Contro questa nuova regolamentazione, l’Unuci aveva annunciato sin da subito l’intenzione di intraprendere “ogni iniziativa, sia autonomamente, sia in coordinazione con altre Associazioni d’Arma al fine di esercitare le dovute e necessarie pressioni presso il Ministero allo scopo di ottenere modifiche e/o integrazioni migliorative a favore dei nostri iscritti”. Il “casus belli”, in particolare, scaturisce dalla formulazione del capitolo afferente all’uso delle uniformi da parte dei militari in congedo. A tal riguardo, viene ulteriormente evidenziato che la nuova Direttiva riporta come esclusiva motivazione del divieto un generico ma fortemente preclusivo, “al fine di evitare ogni possibile confusione con i militari in servizio”, senza specifica alcuna.
La previsione della precedente direttiva già stabiliva, all’art. 31 ultimo comma, che “ai militari in congedo non in attività di servizio delle Forze di Polizia è precluso l’uso dell’uniforme”. Conseguentemente, non si evince quale possibile “confusione” possa generare un militare in congedo dell’Esercito italiano, della Marina militare o dell’Aeronautica militare che, nel rispetto delle disposizioni di legge, indossando il previsto distintivo che lo qualifica, inquadrato nell’ambito della rappresentanza dell’associazione d’arma cui appartiene e il cui nominativo è stato comunicato agli enti militari responsabili, partecipi ad una cerimonia o ad una manifestazione organizzata da un ente militare.
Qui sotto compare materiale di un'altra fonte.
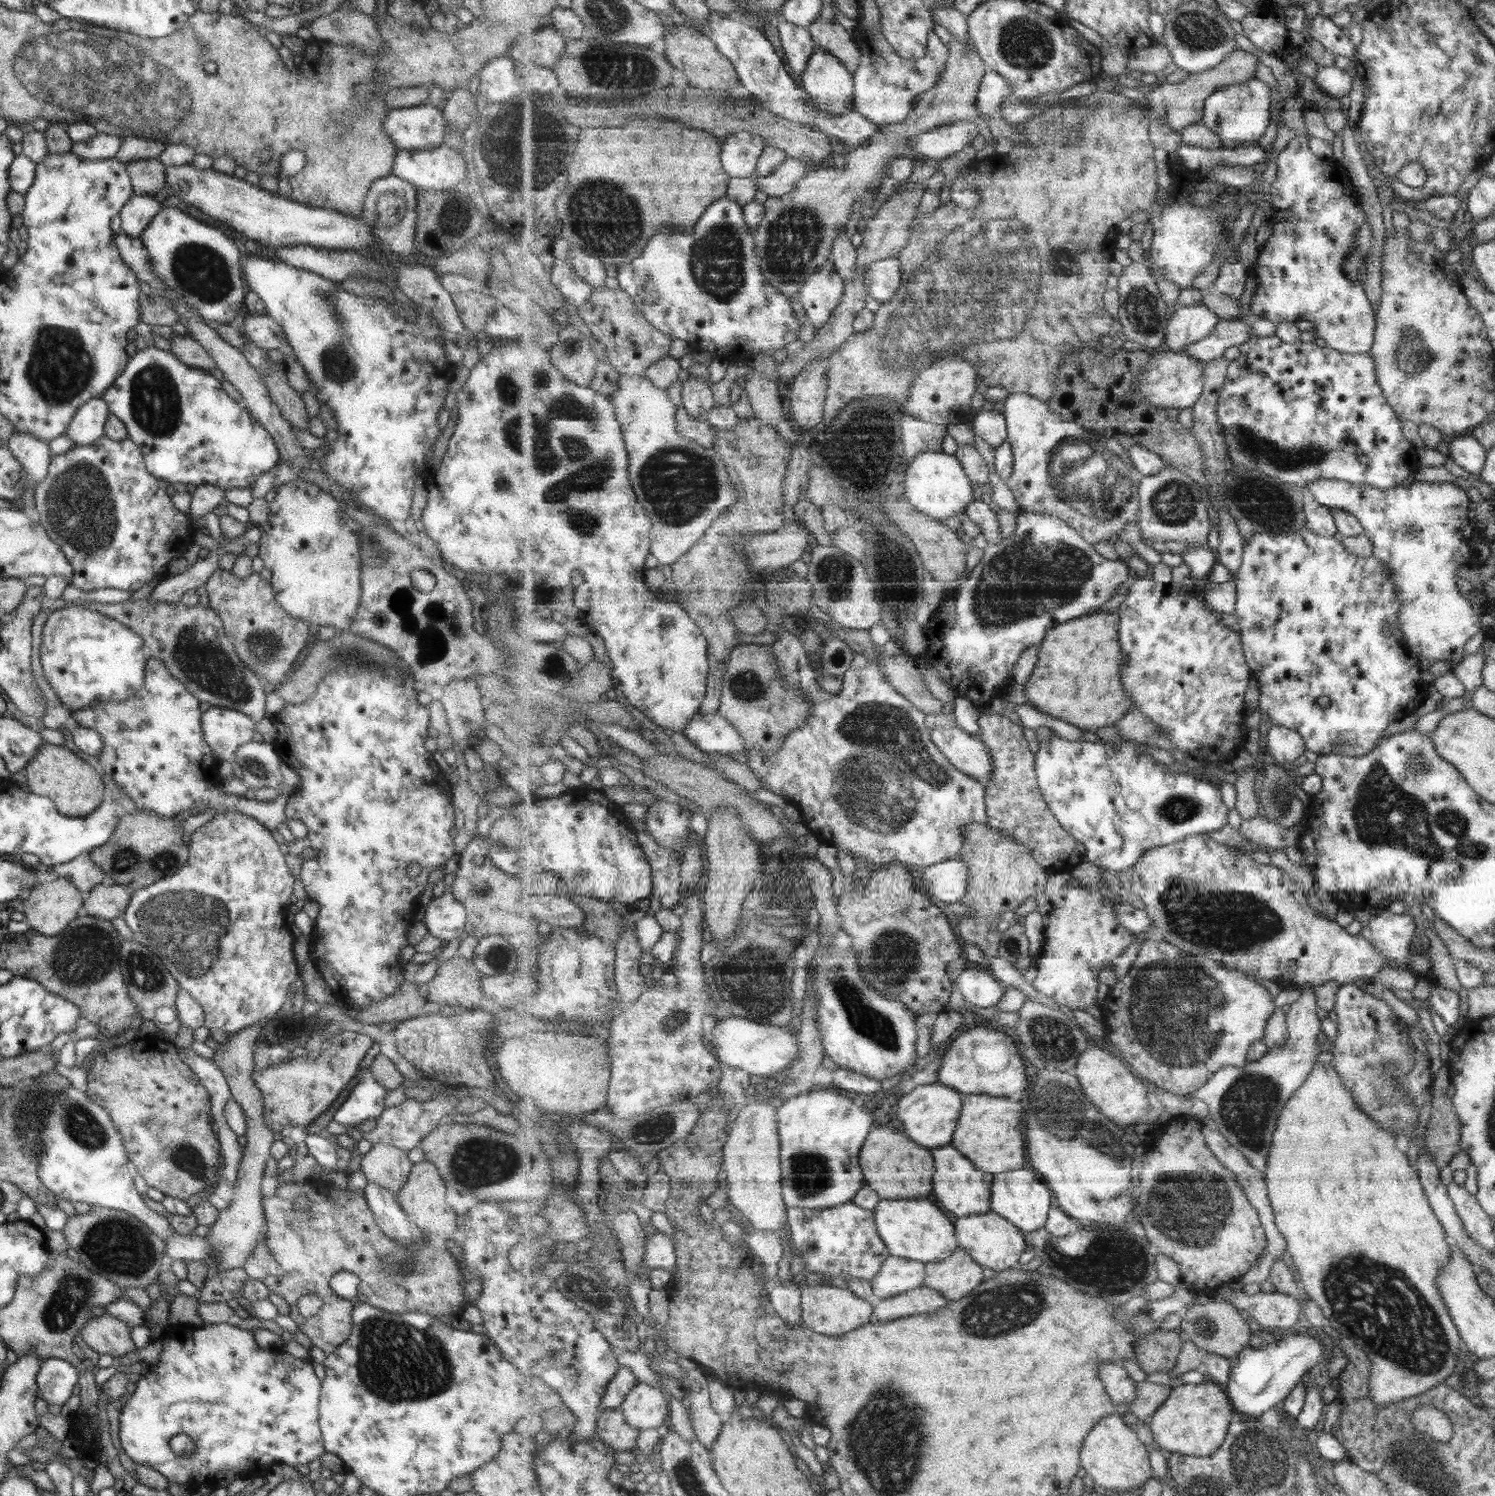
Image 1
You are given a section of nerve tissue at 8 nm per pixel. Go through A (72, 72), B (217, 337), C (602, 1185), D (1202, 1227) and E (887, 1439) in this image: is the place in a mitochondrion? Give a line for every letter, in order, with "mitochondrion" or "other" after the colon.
A: mitochondrion
B: other
C: other
D: mitochondrion
E: mitochondrion

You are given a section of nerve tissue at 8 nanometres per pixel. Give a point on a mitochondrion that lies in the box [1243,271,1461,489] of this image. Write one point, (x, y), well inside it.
(1415, 356)

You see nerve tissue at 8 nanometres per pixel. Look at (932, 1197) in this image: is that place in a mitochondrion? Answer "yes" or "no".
no

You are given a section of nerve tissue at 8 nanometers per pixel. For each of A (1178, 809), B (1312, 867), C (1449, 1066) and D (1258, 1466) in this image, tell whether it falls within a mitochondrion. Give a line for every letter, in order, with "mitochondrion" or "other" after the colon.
A: mitochondrion
B: other
C: other
D: mitochondrion

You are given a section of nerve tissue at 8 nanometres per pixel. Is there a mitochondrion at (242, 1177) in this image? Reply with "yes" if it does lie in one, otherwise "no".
no

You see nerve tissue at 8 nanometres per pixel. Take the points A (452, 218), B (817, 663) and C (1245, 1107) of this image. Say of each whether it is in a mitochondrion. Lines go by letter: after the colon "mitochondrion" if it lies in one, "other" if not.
A: mitochondrion
B: other
C: mitochondrion

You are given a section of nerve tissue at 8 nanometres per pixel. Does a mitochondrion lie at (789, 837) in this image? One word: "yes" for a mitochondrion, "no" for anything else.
no

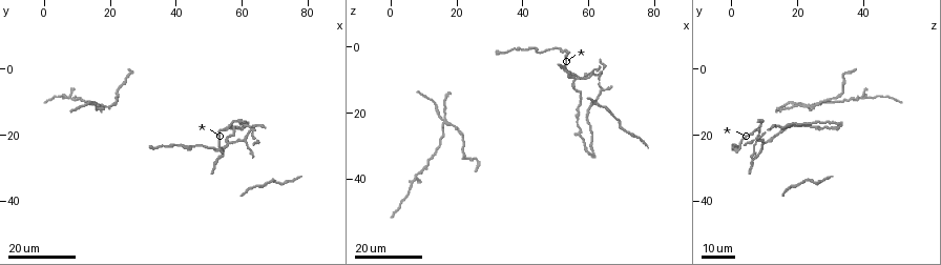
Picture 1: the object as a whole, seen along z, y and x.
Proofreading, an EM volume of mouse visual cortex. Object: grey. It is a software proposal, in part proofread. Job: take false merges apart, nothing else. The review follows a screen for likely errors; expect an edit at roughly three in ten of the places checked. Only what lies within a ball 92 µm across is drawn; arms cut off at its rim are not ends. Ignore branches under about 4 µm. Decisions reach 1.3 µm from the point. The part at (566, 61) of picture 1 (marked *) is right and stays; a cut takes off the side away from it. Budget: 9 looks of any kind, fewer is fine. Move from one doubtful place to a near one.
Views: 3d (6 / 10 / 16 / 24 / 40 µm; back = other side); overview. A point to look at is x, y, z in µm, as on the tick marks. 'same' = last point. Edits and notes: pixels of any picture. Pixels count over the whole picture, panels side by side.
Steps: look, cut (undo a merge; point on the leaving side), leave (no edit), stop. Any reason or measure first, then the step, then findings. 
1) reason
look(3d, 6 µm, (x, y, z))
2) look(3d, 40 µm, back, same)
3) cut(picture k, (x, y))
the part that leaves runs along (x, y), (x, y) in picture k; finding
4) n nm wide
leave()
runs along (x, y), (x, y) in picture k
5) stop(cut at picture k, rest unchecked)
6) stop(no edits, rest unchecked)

three-way junction
look(3d, 16 µm, (56.0, 22.0, 10.0))

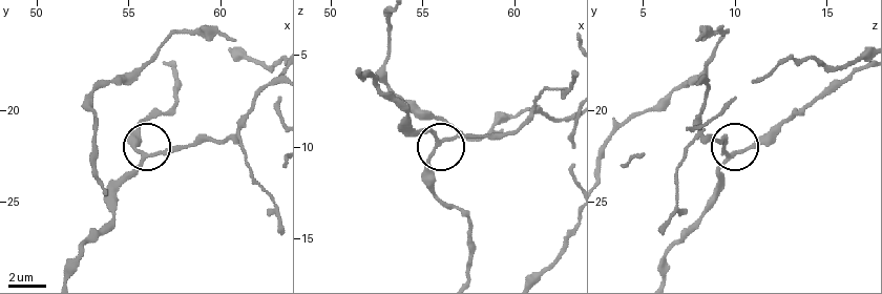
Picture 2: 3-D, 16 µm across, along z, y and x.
look(3d, 6 µm, (55.9, 22.5, 9.8))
Inoltre, la Direttiva in censura, nell’annullare una tradizione esistente sin dall’unità d’Italia, è considerata idonea a svilire il legittimo orgoglio di quei cittadini che hanno acquisito lo status militare e che indossano, solo in quelle limitate occasioni e nel rispetto delle specifiche disposizioni, l’uniforme militare, ad evidente testimonianza di un attaccamento ai valori che la stessa rappresenta e del giuramento di fedeltà prestato alla Repubblica.
Non vi è dubbio che la Direttiva rischia di indebolire ulteriormente le associazioni combattentistiche e d’arma, che sono la vera catena di congiunzione tra il mondo delle Forze armate e la società civile. Viene dunque chiesto al Ministro se sia o meno a conoscenza dei numerosi profili di criticità e dei rilievi sollevati dalle sezioni associative e d’arma, ed inoltre se non ritenga necessario avviare opportune verifiche in ordine al possibile contrasto tra la direttiva e quanto disposto in materia dal codice dell’ordinamento militare
Infine, si chiede se il Ministro interpellato non consideri necessario, in ogni caso, sollecitare l’amministrazione emanante le nuove disposizioni a fornire maggiori dettagli e delucidazioni in merito ai “particolari casi legati all’espletamento di funzioni/incarichi di interesse della Difesa, espressamente richiamati da specifiche disposizioni”, che la nuova direttiva enuncia senza specificare.
A questo punto, non resta che attendere la risposta del ministro della Difesa.